One of the most inspiring stories to emerge from the tragic shooting of Gabrielle Giffords on January 8, 2011 grew somewhat slowly in the national consciousness, about one of her young staff members named Daniel Hernandez who bravely helped Giffords survive the immediate aftermath of the attack. The story eventually emerged that Hernandez is gay and had had health and other problems he had to overcome already in his young life. Hernandez’s new young adult memoir, They Call Me a Hero: A Memoir of My Youth, was clearly created as a way for young people to find a role model but the book is more engaging and revealing than many memoirs written by someone in politics lauded as a national hero. I asked Hernandez why he wanted to write the book in the first place.
How did the idea to write a book about yourself first come about?
Immediately after the shooting in Tucson, some folks actually approached me but…really at the time, it was a month after the shooting, I thought it was inappropriate and I didn’t see their vision squaring with my morals. A few months later, I was talking to my friends…and [literary agency] Sterling Lord came up as a good person to talk to and we reached out to them and they came back to us and said, ‘This would be a great project. We might have a few ideas about who should publish this.’ When I was approached, I didn’t remember that being 20 sometimes might not be okay with someone like Sterling Lord being okay with writing it on your own. So we found [co-writer] Susan Goldman Rubin and really enjoyed working with her. It was a great partnership from the beginning.

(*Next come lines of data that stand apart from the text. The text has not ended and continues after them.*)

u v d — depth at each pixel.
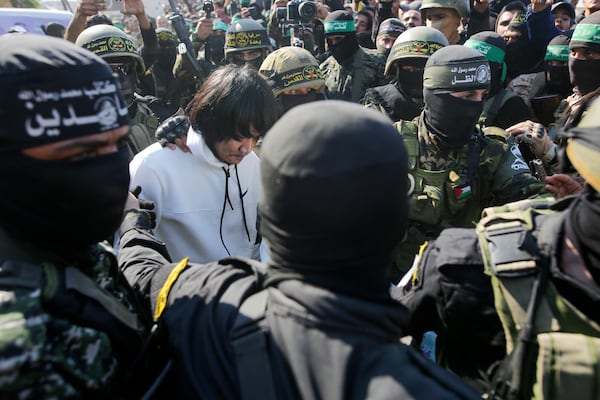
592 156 0.78
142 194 1.68
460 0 3.34
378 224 0.70
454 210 1.90
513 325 0.88
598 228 0.79
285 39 4.50
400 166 0.70
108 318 0.81
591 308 0.81
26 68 0.70
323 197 0.67
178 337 0.82
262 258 1.81
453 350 1.06
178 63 3.74
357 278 0.75
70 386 0.71
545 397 0.79
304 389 0.67
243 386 0.70
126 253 1.21
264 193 0.75
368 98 2.96
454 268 0.98
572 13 4.80
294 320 0.72
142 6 3.67
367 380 0.65
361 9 5.20
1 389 0.64
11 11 4.84
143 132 2.56
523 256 0.87
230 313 0.81
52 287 0.75
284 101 2.49
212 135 1.55
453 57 1.81
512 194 1.84
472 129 1.88
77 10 3.15
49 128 0.72
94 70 0.77
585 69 2.49
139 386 0.83
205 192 1.71
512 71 3.42
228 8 8.37
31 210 0.76
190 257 1.78
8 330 0.66
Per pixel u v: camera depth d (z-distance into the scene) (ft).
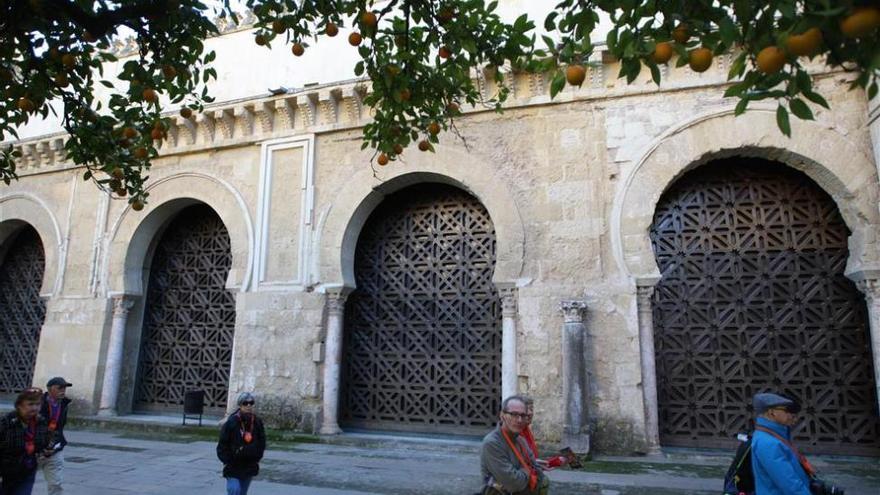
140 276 37.45
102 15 13.05
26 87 14.96
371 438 28.43
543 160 28.84
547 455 24.97
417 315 31.35
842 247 25.77
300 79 35.86
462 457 25.53
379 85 16.92
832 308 25.35
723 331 26.27
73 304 37.58
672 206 28.09
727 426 25.40
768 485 9.40
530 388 26.53
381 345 31.71
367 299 32.58
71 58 13.75
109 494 19.40
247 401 14.85
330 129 33.30
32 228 43.75
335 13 15.60
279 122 34.83
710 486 20.38
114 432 32.91
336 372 30.40
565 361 25.39
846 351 24.81
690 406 26.00
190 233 38.32
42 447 13.96
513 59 15.85
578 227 27.50
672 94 27.58
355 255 33.35
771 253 26.58
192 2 14.26
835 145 24.82
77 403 35.50
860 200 24.03
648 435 24.76
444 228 31.94
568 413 24.70
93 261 37.73
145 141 17.60
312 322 31.04
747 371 25.67
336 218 31.99
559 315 26.76
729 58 26.76
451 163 30.19
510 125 29.81
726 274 26.81
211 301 36.58
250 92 36.91
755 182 27.43
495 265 29.04
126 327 36.96
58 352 37.06
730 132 26.32
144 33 14.73
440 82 17.10
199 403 32.45
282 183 33.83
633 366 25.27
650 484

You wrote this book with Susan Goldman Rubin – how did the writing process work?
It was a very collaborative process. I was still in school and in the process of running for office, so it wasn’t the easiest thing to have her come in and do independent interviews, so we did a lot of phone conversations and emails and I would write something and send it to her and she would make it flow better. When I wrote stories, I would write them without thinking about how they would fit into the narrative. Not everything fits into the book, so we had a few in-person interviews. She came in on Jan 8th for the one year anniversary [of the shooting] and she got to meet a lot of the people who I mention in the book and she got to know our hometown, which really helped when she started working on the final version.
You disclose some pretty personal stuff in the book, like the fact that you were put on probation by the University of Arizona because you didn’t attend classes due to an illness you kept secret from even your closest friends. Was it difficult revealing secrets like that in the book?
I’m someone who’s a very private person but when we started doing this project, it was with the understanding that I was going to be completely honest and open. There were a lot of things I revealed that I wouldn’t have revealed if it weren’t a project about how to get people in marginalized communities to understand the value of public service despite how many challenges you have. It’s always possible to get things done if you’re willing to work hard.
You write in the book that you don’t really think of yourself as a hero, really, but you’ve been interviewed many times and you write about people stopping you on the street to talk to you and thank you. Does your fame still seem weird to you?
I do still feel slightly weird being referred to as a hero. It’s very humbling. In writing this book, it wasn’t just for me, it wasn’t just for young Latinos, or young gay people. I think having positive role models is very necessary, so I’m very happy to evolve from here to being a role model. People come up to me and say ‘I can do that too and it’s inspired me to get involved.’ People are really seeing me as a role model and something that’s attainable and not a hero.
Claiborne Smith is the features editor at Kirkus Reviews.